How cool! It’s sort of like a robot editor. Or autocorrect — on steroids. Suffolk University Law School will be the first school inside u. S . To offer its students with WordRake, legal editing software that offers hints to reduce wordiness, improve awkward phrasing, and boom readability. What could Strunk and White think? (Um, law school college students, you might want to Google them …) Nearly 360 students of this 12 months getting into magnificence are receiving a free license for the software due to the college’s collaboration with WordRake. WordRake’s recommended edits seem like an upload-on in Microsoft Word thru Word’s track-modifications feature.
The college students ought to decide, edit through the edit, whether every change makes experience contextually, says Suffolk Law Professor Kathleen Elliott Vinson, director of criminal writing, research, and written advocacy. “Our aim is that once seeing the same varieties of edits flagged time and again, students can enhance at the basics and recognition extra interest on important prison evaluation.”

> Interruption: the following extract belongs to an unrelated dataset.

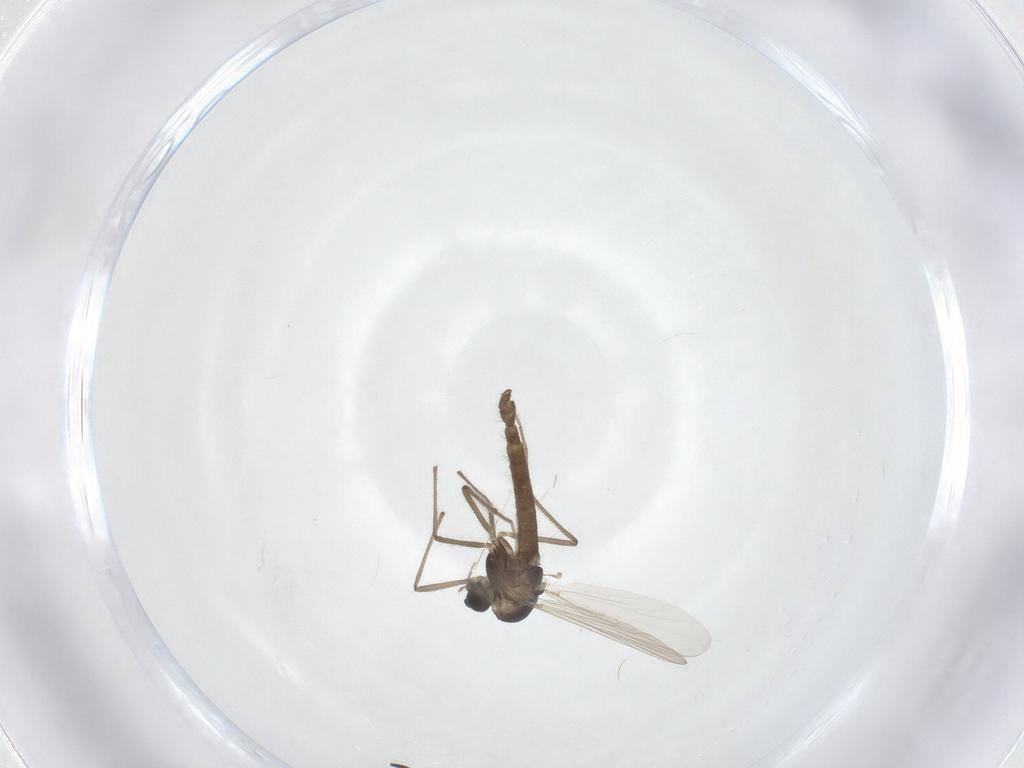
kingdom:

“WordRake is a perfect fit for the Law School,” says Dean Andrew Perlman. “We’re always trying to discover revolutionary tools that help our students study and grow and allow them to do their paintings extra effectively and efficaciously.” Suffolk Law is often listed on shortlists of the kingdom’s maximum modern law schools. It housed the state’s first Legal Innovation and Technology (LIT) awareness and became ranked No. 1 inside u . S. A. For criminal technology using National Jurist magazine. It also has a highly ranked writing application. And it’s not laying up, reputedly.
Jim Figel, CEO and president of WordRake, says the software’s complex, patented algorithms assist students in producing clean and concise criminal writing and keeping away from “legalese” earlier than it will become an awful habit. The software flags not unusual terms that legal professionals use and “under” and “by” and shows omitting or simplifying them. “I use WordRake by myself writing, and it’s clean to peer how college students would gain from it, too,” adds Professor Dyane O’Leary, associate professor of felony writing and co-director of Suffolk’s LIT Concentration. “As someone who found out from WordRake founder Gary Kinder early in my law firm career, I’m excited to bring his editing information into the lecture room and to make this collaboration a truth.”